Basic Views on Corporate Governance

<Basic Views>

The Company considers “transparency of management,” “enhancement of accountability” and “improvement of management efficiency” for its stakeholders, including shareholders, as bases of corporate governance. Therefore, the Company is focusing on the establishment of a highly transparent governance system and timely and appropriate disclosure by proactively appointing Outside Directors and Outside Audit & Supervisory Board Members.

<Basic Policies>

(1) Securing of rights and equality of shareholders

The Company discloses and provides information in a timely and appropriate manner, regardless of positive or negative information, in consideration of securing of actual equality of all shareholders and in a bid to contribute to appropriate exercise of rights by shareholders.

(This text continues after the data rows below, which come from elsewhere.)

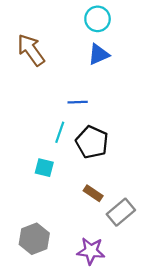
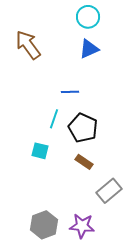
brown rectangle: (93, 193) -> (84, 162), moved
gray hexagon: (34, 239) -> (44, 225), moved

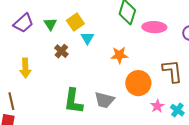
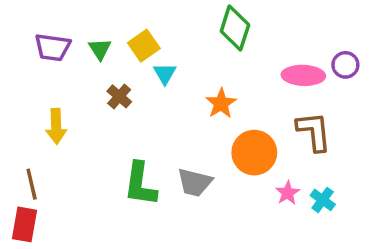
purple trapezoid: (23, 23) -> (53, 47), turned 50
pink ellipse: (154, 27) -> (303, 75), moved
orange star: (119, 55) -> (221, 103), turned -30

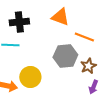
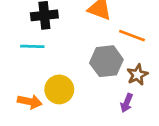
purple arrow: (93, 87) -> (127, 103), moved

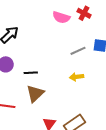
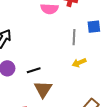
gray line: (78, 51) -> (74, 37), turned -49

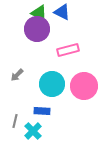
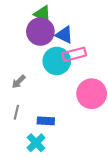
blue triangle: (62, 12) -> (64, 35), moved
cyan circle: (52, 84) -> (57, 61), moved
gray line: (15, 121) -> (16, 112), moved

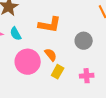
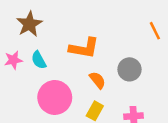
orange semicircle: (51, 55) -> (97, 80), moved

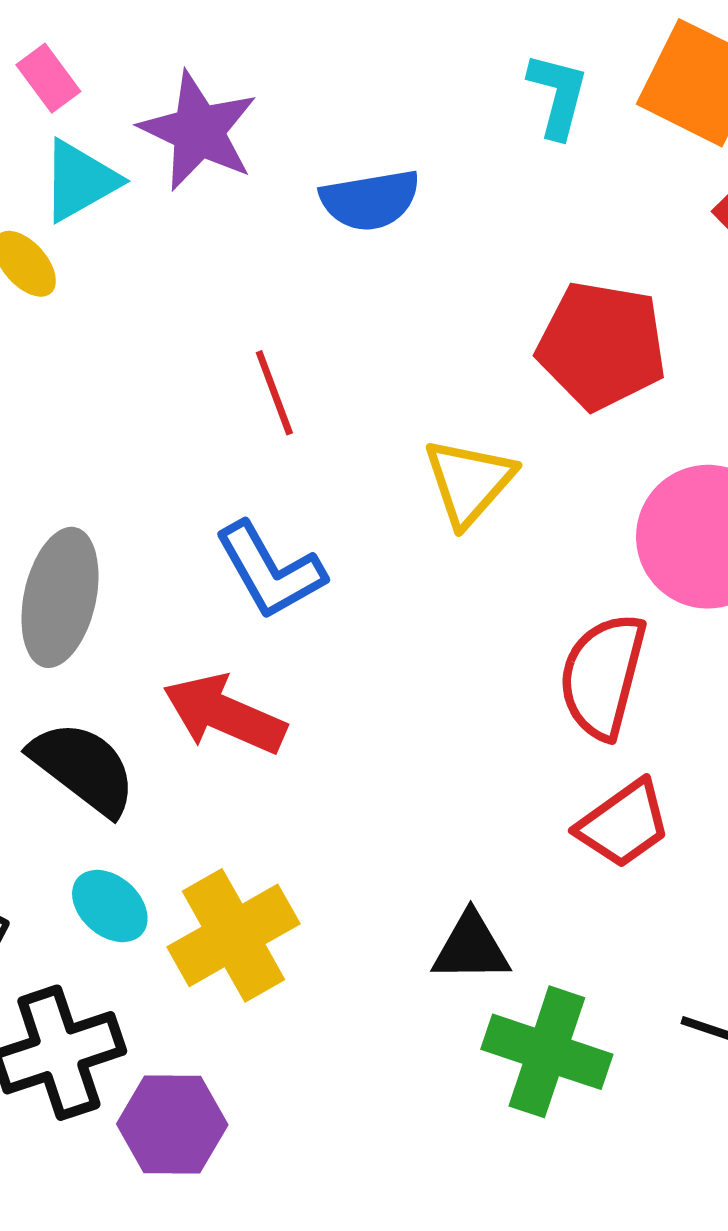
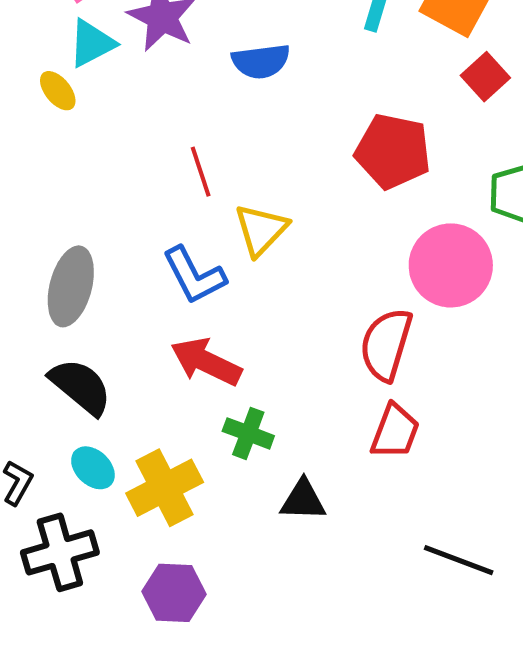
yellow triangle: (469, 482) -> (261, 230), moved
red arrow: (224, 714) -> (206, 362), moved
red trapezoid: (624, 824) -> (395, 431), turned -36
green cross: (547, 1052) -> (248, 433), moved, size x0.7
purple hexagon: (172, 1124) -> (174, 593), moved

(2)Proper cooperation with stakeholders other than shareholders

The Company recognizes that cooperation with all stakeholders, including shareholders, is necessary for its sustainable growth and medium- and long-term improvement of corporate value, and aims to be a company trusted by stakeholders by proactively working on the solution of various social issues with customers, while all employees, including officers, act in compliance with the code of conduct of the Company.

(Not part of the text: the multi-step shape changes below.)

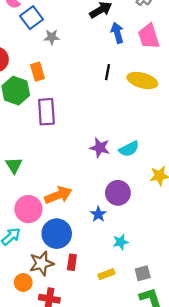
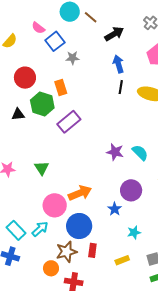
blue arrow: (117, 33) -> (118, 64), moved
purple rectangle: (46, 112) -> (69, 122), turned 55
cyan semicircle: (129, 149) -> (140, 153), turned -108

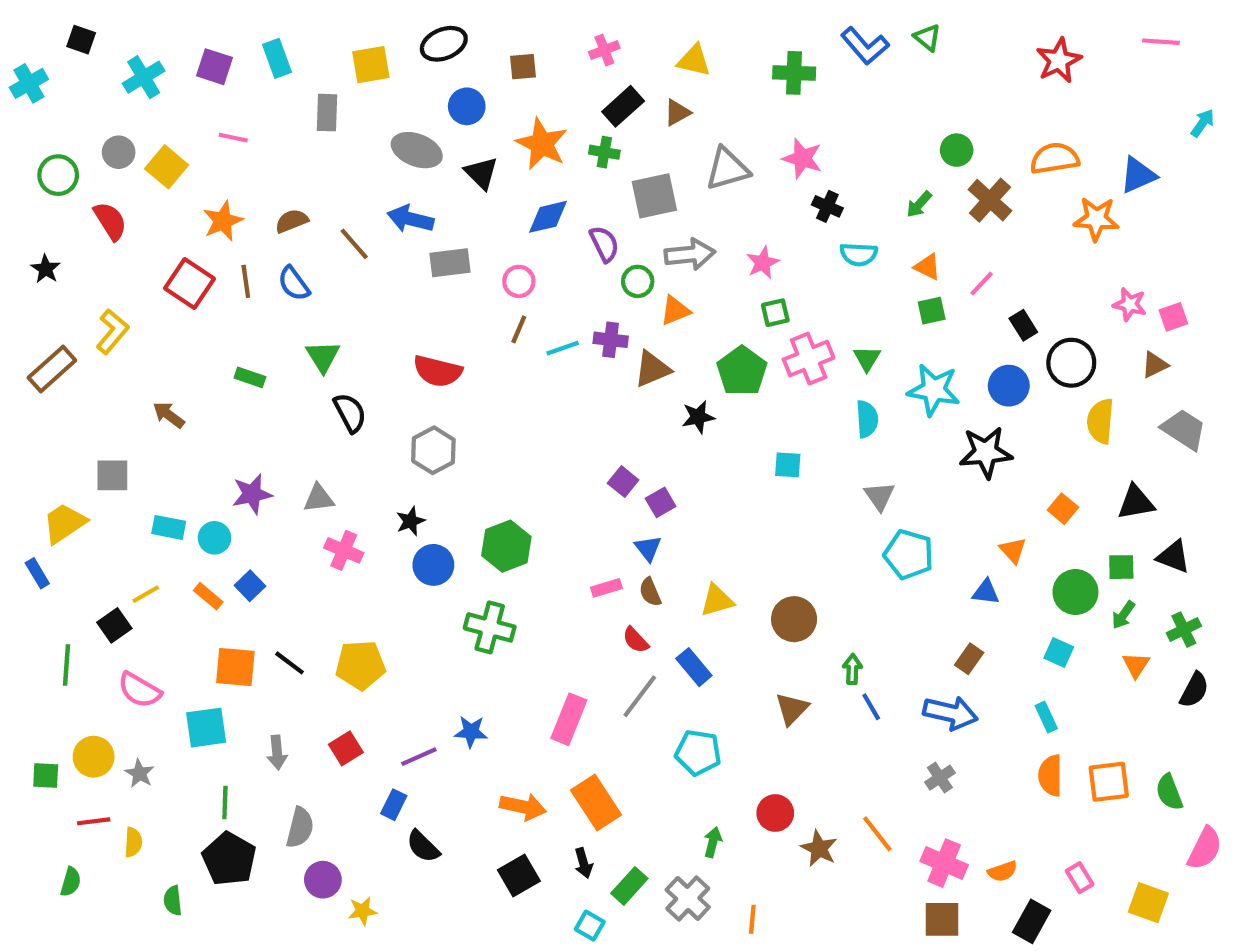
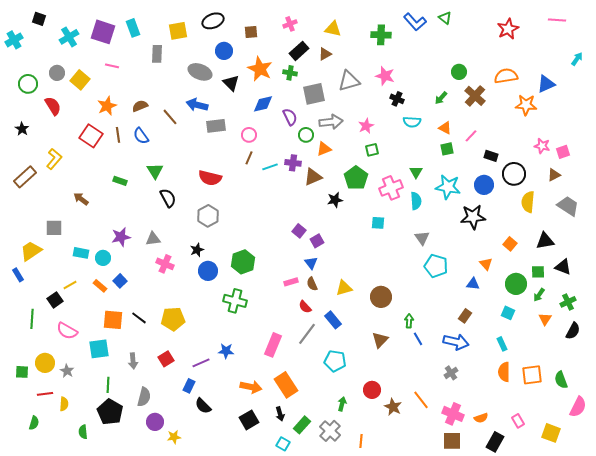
purple square: (215, 67) -> (103, 32), size x1.4
black rectangle: (1023, 325) -> (491, 156), turned -40
pink cross: (809, 359) -> (391, 188), moved

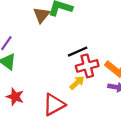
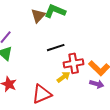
black line: (78, 52) -> (56, 48), moved

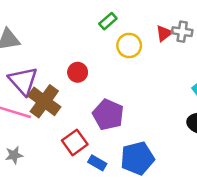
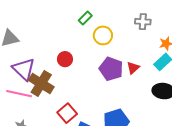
red triangle: (164, 33) -> (133, 68), moved
purple pentagon: (108, 115) -> (111, 69), moved

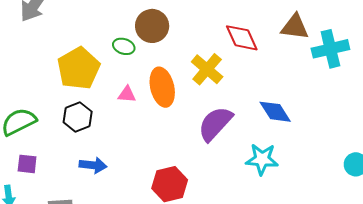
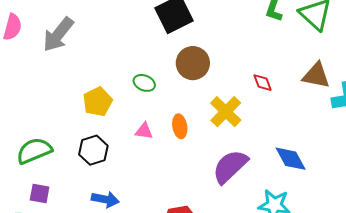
brown circle: (152, 26) -> (193, 63), moved
red diamond: (242, 38) -> (263, 83), size x0.6
yellow pentagon: (79, 68) -> (98, 102), size x0.7
orange ellipse: (162, 87) -> (180, 126), size x0.6

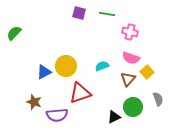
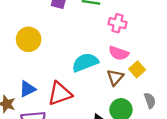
yellow circle: (66, 66) -> (29, 39), moved
cyan semicircle: (102, 66) -> (85, 62), size x1.6
blue triangle: (44, 72) -> (27, 89), moved

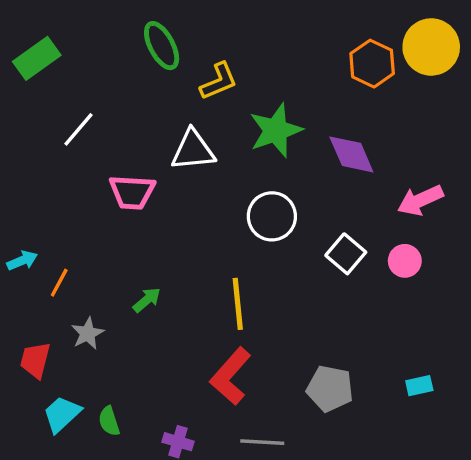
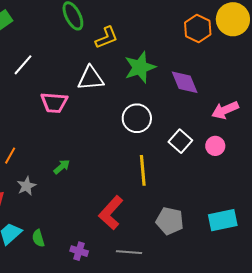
yellow line: (238, 304) -> (143, 170), moved
cyan rectangle: (419, 386) -> (223, 220), size x1.8

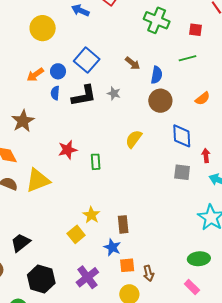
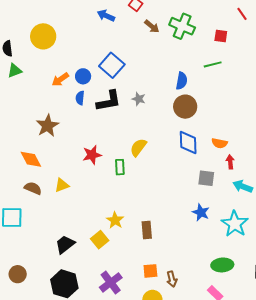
yellow circle: (43, 28) -> (43, 36), moved
brown arrow: (133, 63) -> (152, 26), moved
orange semicircle: (203, 98) -> (220, 143), moved, turned 49
blue diamond: (182, 136) -> (188, 142), moved
yellow semicircle: (134, 139) -> (138, 147), moved
yellow triangle: (38, 180) -> (62, 185), size x0.6
black trapezoid: (21, 243) -> (65, 244), moved
blue star: (112, 247) -> (201, 212), moved

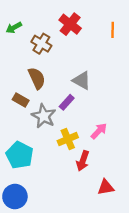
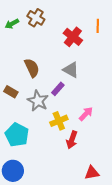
red cross: (70, 24) -> (73, 37), moved
brown cross: (41, 44) -> (36, 18), moved
brown rectangle: (21, 100) -> (11, 92), moved
red triangle: (106, 187) -> (92, 173), moved

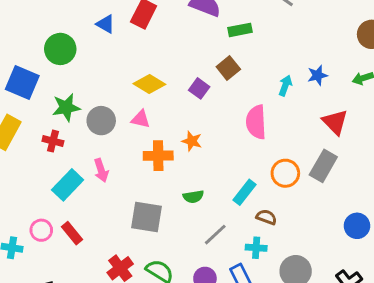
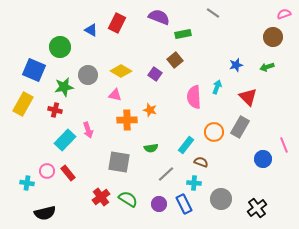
cyan arrow: (285, 86) -> (217, 87), moved
gray circle: (101, 121) -> (88, 75), moved
blue circle: (357, 226) -> (263, 159), moved

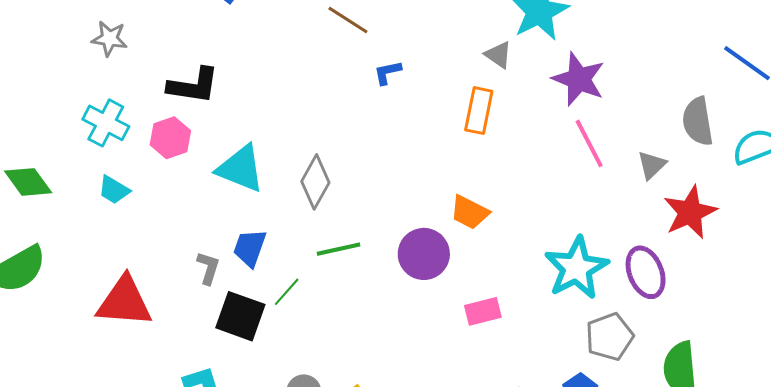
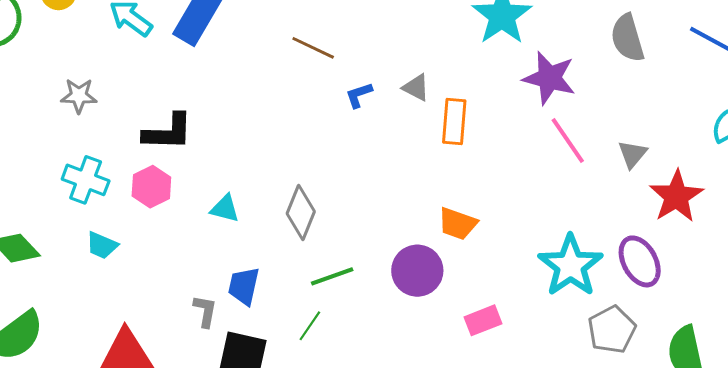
gray triangle: (498, 55) -> (416, 88), moved
gray semicircle: (698, 121) -> (627, 38), moved
cyan triangle: (240, 169) -> (225, 209), size x0.6
green line: (287, 292) -> (310, 326), moved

(3)Proper disclosure and securing of transparency

The Company quarterly discloses financial information, including its financial conditions and business results, pursuant to laws and regulations. It will also proactively send out non-financial information that is judged to be important for all stakeholders, including shareholders, through appropriate methods, including its website and news releases, in a timely and appropriate manner.

(4)Responsibilities of the Board of Directors, etc.

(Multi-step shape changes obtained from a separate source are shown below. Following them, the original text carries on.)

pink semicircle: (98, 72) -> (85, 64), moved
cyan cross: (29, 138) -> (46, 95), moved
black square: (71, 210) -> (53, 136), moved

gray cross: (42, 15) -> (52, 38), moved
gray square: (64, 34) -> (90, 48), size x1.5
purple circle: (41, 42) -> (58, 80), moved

To achieve sustainable growth of the Company and improve its corporate value from medium- and long-term perspectives, the Company formulates a medium-term management plan as corporate strategies every three years in principle. Performance of duties by executive Directors is evaluated and supervised through the establishment of a neutral, objective and highly effective supervision structure comprising Outside Directors and Outside Audit & Supervisory Board Members, and other measures.

(5)Dialogues with shareholders

For its sustainable growth and medium- and long-term enhancement of its corporate value, the Company will strengthen the investor relations structure and proactively respond to requests from shareholders and investors for interviews and dialogues, aimed at not only provision of information by the Company, but also increased exchanges of opinions with shareholders and investors.

Corporate Governance Structure

The Company has adopted an Audit & Supervisory Board member system, under which two of the four Audit & Supervisory Board Members are full-time Audit & Supervisory Board Members. Of the Audit & Supervisory Board Members, four are Outside Audit & Supervisory Board Members and three are Independent Officers. At monthly meetings of the Board of Directors, reports are received on decision-making concerning matters stipulated by laws and regulations and important managerial matters as well as on other important matters and the status of execution of business. The Board of Directors comprises seven Directors, of whom two are Outside Directors who represent opinions from the viewpoints of shareholders or customers, and one is an Independent Officer. Separately from the Board of Directors, the status of business execution at each division is confirmed through monthly reviews by Representative Directors, which help speed up execution of business and enhance the function to check management.